Christine Mayrhuber, die seit April Vorsitzende der Alterssicherungskommission ist, gehört nicht zu jenen, die das heimische Pensionssystem als knapp vor dem Zusammenbruch verorten. In der Debatte über eine Erhöhung des Antrittsalters war die Wifo-Ökonomin bisher stets sehr zurückhaltend – was ihr unter anderem Kritik der Neos einbrachte. Im „Standard“ vom Donnerstag spricht sich Mayrhuber nun doch für eine Anhebung auf 67 Jahre aus. „Die nächste Regierung muss das Problem unbedingt anpacken.“

Das klingt doch anders, als Mayrhuber bisher argumentierte. Kurz nach ihrer Bestellung im April hatte die Pensionsexpertin im Interview mit der Kleinen Zeitung noch auf die gerade beginnende Angleichung des Frauenpensionsantrittsalters verwiesen, die erst im Jahr 2034 abgeschlossen sein wird. Das ist in zehn Jahren. „Wenn wir über ein anderes Pensionsantrittsalter reden, das eine wichtige Stellschraube ist, sollte man erst nach diesem Zeitraum damit beginnen“, sagte sie damals. Gab es seither einen Sinneswandel?

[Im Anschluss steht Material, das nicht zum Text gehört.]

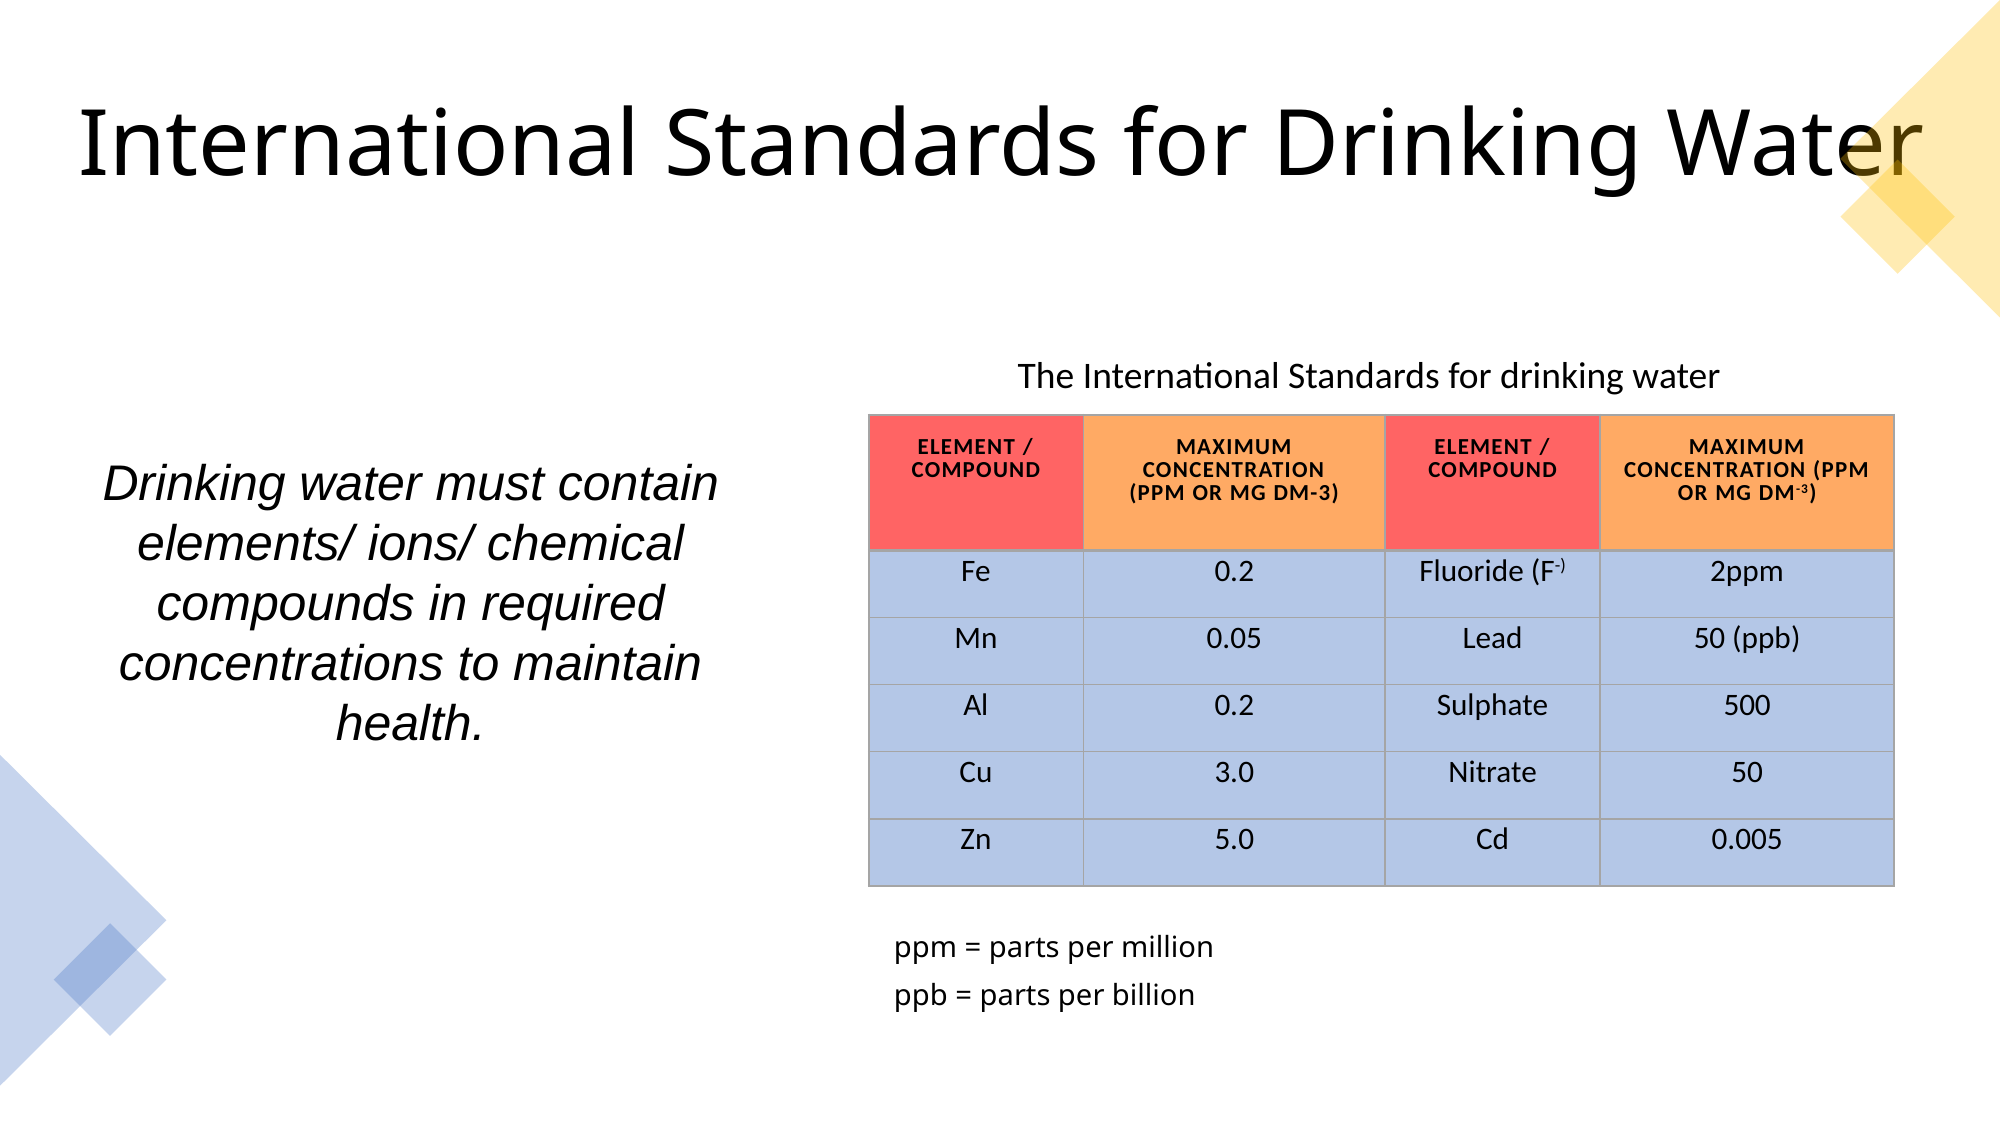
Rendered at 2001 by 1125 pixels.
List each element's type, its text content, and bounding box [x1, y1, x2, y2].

text_box Drinking water must contain elements/ ions/ chemical compounds in required concentrations to maintain health. [38, 443, 783, 759]
table_cell 50 (ppb) [1601, 618, 1893, 684]
table_cell 2ppm [1601, 552, 1893, 617]
table_cell Nitrate [1386, 752, 1599, 818]
table_header Element / Compound [870, 416, 1083, 549]
text_box ppm = parts per million ppb = parts per billion [878, 920, 1329, 1019]
table_cell Zn [870, 820, 1083, 885]
table_cell 50 [1601, 752, 1893, 818]
table_cell 5.0 [1084, 820, 1384, 885]
table_cell 0.2 [1084, 685, 1384, 751]
table_cell 0.2 [1084, 552, 1384, 617]
table_header Maximum Concentration (ppm or mg dm-3) [1084, 416, 1384, 549]
table_cell Cd [1386, 820, 1599, 885]
table_cell Mn [870, 618, 1083, 684]
table_cell Sulphate [1386, 685, 1599, 751]
table_header Element / Compound [1386, 416, 1599, 549]
table_cell Cu [870, 752, 1083, 818]
table_cell 500 [1601, 685, 1893, 751]
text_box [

Zwei Monate länger pro Jahr

Nein, sagt Mayrhuber, am Donnerstag zur Kleinen Zeitung. Solange die Anhebung des gesetzlichen Antrittsalters bei Frauen auf 65 Jahre noch laufe, könne es keine weitere Anpassung geben. Und auch danach, also nach 2034, soll das Antrittsalter nicht in so großen Schritten erfolgen wie derzeit bei den Frauen – pro Jahr ein halbes Jahr länger. „Zwei Monate pro Jahr wären aber ein gangbarer Weg“, sagt Mayrhuber. Damit wäre die Anhebung auf 67 Jahre erst im Jahr 2045 erreicht.

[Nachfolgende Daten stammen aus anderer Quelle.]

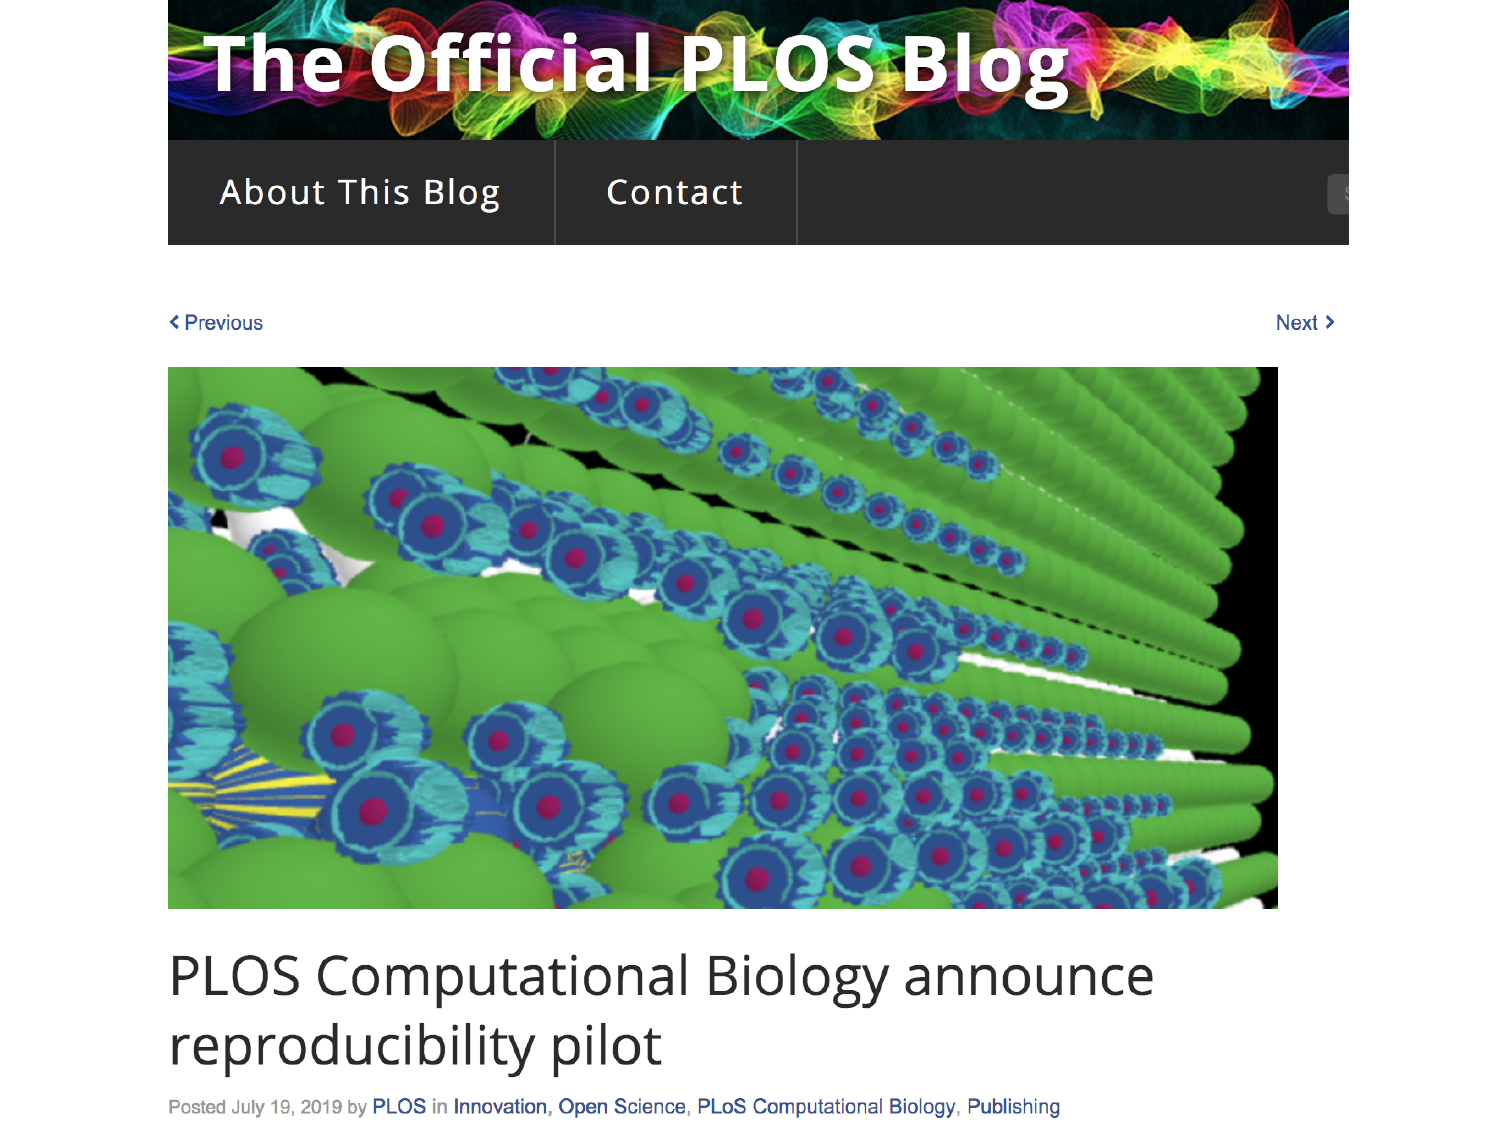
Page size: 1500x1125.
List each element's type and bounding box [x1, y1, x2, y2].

picture [150, 0, 1350, 1125]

Der Hintergrund der Debatte: Seit 1970 ist die Lebenserwartung bei Geburt bei Männern um 12,6 Jahre, bei Frauen um 10,4 Jahre gestiegen. Andere Stellschrauben im heimischen Umlagesystem gelten dagegen als weitgehend ausgeschöpft. Bei den Abgaben der Arbeitnehmer und Arbeitgeber an die Pensionsversicherung wird nur eine mögliche Absenkung diskutiert, nicht deren Erhöhung. Pensionskürzungen sind wiederum politisch unpopulär, in einer alternden Gesellschaft aber auch volkswirtschaftlich von Bedeutung. Wenn ein Viertel der Bevölkerung das Einkommen lediglich aus einer Pension bezieht, ist deren Höhe für den Privatkonsum in Österreich und damit für das Wirtschaftswachstum von Relevanz.

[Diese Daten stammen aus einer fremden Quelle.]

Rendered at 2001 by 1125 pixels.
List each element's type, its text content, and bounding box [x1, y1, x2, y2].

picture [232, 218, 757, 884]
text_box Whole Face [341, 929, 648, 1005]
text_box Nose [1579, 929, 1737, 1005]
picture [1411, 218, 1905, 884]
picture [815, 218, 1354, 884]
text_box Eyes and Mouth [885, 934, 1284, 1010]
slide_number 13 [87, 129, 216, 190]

30 Prozent aller Steuereinnahmen fließen in die Pensionen

Die Inflation samt entsprechender Anpassungen hat den budgetären Druck binnen kurzer Zeit erhöht. Flossen 2019 noch 25 Prozent der staatlichen Steuereinnahmen als Zuschuss in das Pensionssystem, werden es im kommenden Jahr bereits 30 Prozent sein. Entsprechend enger muss der Gürtel dann in anderen Ressorts und bei Investitionen geschnallt werden. Darum sagt Mayrhuber, dass eine „unglaubliche Anstrengung“ nötig sei, die Pensionen im finanzierbaren Rahmen zu halten und drängt auf eine Debatte schon in der kommenden Legislaturperiode.

Im April in der Kleinen Zeitung ging Mayrhuber auf eine Problematik eines höheren Antrittsalters ein: Die Lebenserwartung unterscheidet sich zum Teil sehr stark, abhängig von Bildung und Einkommen. „Bei diesen Unterschieden kann man nicht nur einen einzigen Faktor anwenden, sonst produziere ich soziale Verwerfungen“, so die Expertin im April. Damals schlug sie auch vor, die Korridorpension zu belassen und möglicherweise an den Abschlägen bei früherem Antritt zu schrauben. Das bestätigt sie nun auch im „Standard“. Demnach sollten 45 Arbeitsjahre, wenn auch mit Einbußen, für den Pensionsantritt reichen.